The Centers for Medicare & Medicaid Services (2010) states that the federal government in conjunction with the Affordable Care Act (ACA) are pushing for the integration of behavioral health care and primary care for individuals with serious mental illness (SMI).
All Over the Nation, Behavioral Health is Being Integrated into Primary Care
The Institute for Healthcare Improvement is partnering with approximately 30 organizations throughout the U.S. Together, they are integrating behavioral health services into primary care. Some states have already adopted this model of patient care.
A Program Created to Assist in Community-Based Behavioral Health Settings
In 2009, the Substance Abuse and Mental Health Services Administration (SAMHSA) implemented a Primary and Behavioral Health Care Integration (PBHCI) program. The PBHCI program was created to assist in funding community-based behavioral health settings. As of 2014, the SAMHSA has funded 99 settings. Each of these 99 settings fall within the gamut of integration and collaboration between behavioral health and primary care.
Patient Care Model Links Primary Care and Mental Health Services
At a Bellin Health Clinic in Ashwaubenon, Wis., a counselor sits among the doctors, nurses and other staff members. Several times each day counselor Dan Gesell meets with patients to discuss issues related to depression and anxiety, or any other matter that arises during a routine visit to the family doctor. It seems that pairing primary care with mental health services may very well be the future of the healthcare industry.
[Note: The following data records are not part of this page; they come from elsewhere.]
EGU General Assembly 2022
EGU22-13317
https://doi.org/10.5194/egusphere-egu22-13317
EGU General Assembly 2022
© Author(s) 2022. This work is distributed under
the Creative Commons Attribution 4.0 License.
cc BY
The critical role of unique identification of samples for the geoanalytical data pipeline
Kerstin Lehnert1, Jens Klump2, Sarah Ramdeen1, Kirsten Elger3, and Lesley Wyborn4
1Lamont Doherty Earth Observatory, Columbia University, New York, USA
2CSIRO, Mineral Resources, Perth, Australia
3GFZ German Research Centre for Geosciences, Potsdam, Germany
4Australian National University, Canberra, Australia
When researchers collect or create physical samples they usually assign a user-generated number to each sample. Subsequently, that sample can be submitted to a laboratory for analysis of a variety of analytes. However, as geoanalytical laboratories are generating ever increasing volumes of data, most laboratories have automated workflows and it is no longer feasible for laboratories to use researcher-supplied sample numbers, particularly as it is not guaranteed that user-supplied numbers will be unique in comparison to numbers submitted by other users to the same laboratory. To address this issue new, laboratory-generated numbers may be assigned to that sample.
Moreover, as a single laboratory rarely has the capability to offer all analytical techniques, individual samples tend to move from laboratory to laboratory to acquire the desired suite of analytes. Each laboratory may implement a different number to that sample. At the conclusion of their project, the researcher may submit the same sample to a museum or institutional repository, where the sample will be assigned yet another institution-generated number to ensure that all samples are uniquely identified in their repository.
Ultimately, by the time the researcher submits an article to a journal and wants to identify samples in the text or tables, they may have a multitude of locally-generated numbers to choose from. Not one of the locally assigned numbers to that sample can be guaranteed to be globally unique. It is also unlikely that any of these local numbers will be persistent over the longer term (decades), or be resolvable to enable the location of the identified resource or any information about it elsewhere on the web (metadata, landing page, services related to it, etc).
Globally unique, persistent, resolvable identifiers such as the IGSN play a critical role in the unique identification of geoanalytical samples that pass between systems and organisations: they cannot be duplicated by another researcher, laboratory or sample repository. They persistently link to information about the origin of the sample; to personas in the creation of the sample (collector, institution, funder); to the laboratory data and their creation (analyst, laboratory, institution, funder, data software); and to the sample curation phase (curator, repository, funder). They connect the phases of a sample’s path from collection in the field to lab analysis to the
The Connection Between Mental and Physical Health
Gesell states that emotions, behavior, thought-patterns and physical health are all intertwined. For this reason, Gesell believes that an individual’s overall health requires more than just focusing on his or her physical ailments. He believes the cognitive and emotional sides of an individual must also be considered.
Individuals with SMI Have a Higher Mortality Rate
Individuals in the United States with a SMI, have a mortality rate that is two to three times higher than the rates seen in the general population. According to the Agency for Healthcare Research and Quality (2009), these individuals die, on average, 25 years earlier than individuals who do not have a SMI. A serious mental illness is defined as any behavioral, mental or emotional disorder that results in a functional impairment that limited or significantly interfered with at least one major life activity within the past 12 months (e.g. bipolar disorder, schizophrenia, etc.).
Behavior Related to the SMI May Contribute to This Increase
Persons who have a SMI die more frequently from diabetes and cardiovascular disease than individuals who do not. Behavioral risk factors may contribute to this increase in mortality and morbidity. These risk factors may include obesity, smoking, not adhering to medication schedules or disregarding medication altogether and limited physical activity. Poor access to care (including preventative) exacerbates the problem.
Closing the Gap
There is a gap between physicians offering patients the ability to seek assistance for issues related to their mental health and the patient actually seeking that assistance. With on-site mental health services, this gap may begin to shrink.
At Bellin Health Clinic, Every Patient is Screened
Each patient that visits the Bellin Heath Clinic is screened for depression and anxiety. This is true even for patients who are visiting the clinic for their annual physical. Much of Gesell’s schedule is open, which allows him to meet with patients on the same day they visit the clinic. When Gesell meets with a patient, he asks the patient what symptoms he or she is experiencing. Gesell performs an assessment and then, if necessary, looks into various treatment options.
Further Benefits of On-Site Mental Health Care Providers
Dr. James Jerzak is a family physician who assisted in creating Bellin’s patient care redesign. Jerzak states that prior to Bellin’s implementation of an on-site mental health care provider, patients in need of services were referred to an off-site mental health care provider. Once referred, many patients neglected to seek treatment.
By integrating a behavior health specialist into the core team of a clinic or medical practice, primary care physicians can eliminate the need for referrals and call upon their in-house consultant to provide patients with the behavioral health services they need.
As behavioral health specialists and primary care physicians work side-by-side, physicians will learn which patients they can handle themselves and which patients require treatment from their on-site behavior health specialist.
Colo. Wins a $65 Million Grant to Integrate SMI Services
Colo. received a $65 million grant from the Centers for Medicare and Medicaid Services to create a system that integrates behavioral and primary care services. Colo. is working to integrate community health centers with more than 400 primary care practices. The state’s goal is to provide almost every resident a way to access care by 2019.
Vatsala Pathy is directing this effort: She states that one barrier being faced has been the tradition of insurers just making the payments based on the services rendered instead of by the outcome of a patient’s health. This approach encourages healthcare facilities to focus on which services are the most lucrative for the establishment, as opposed to the more holistic approaches.
Pathy expects that integrating mental health and primary care services will benefit patients in that this model will allow health problems to be addressed early on. In addition, she states that by addressing health issues before they become critical, the efficiencies gained through integration will save money.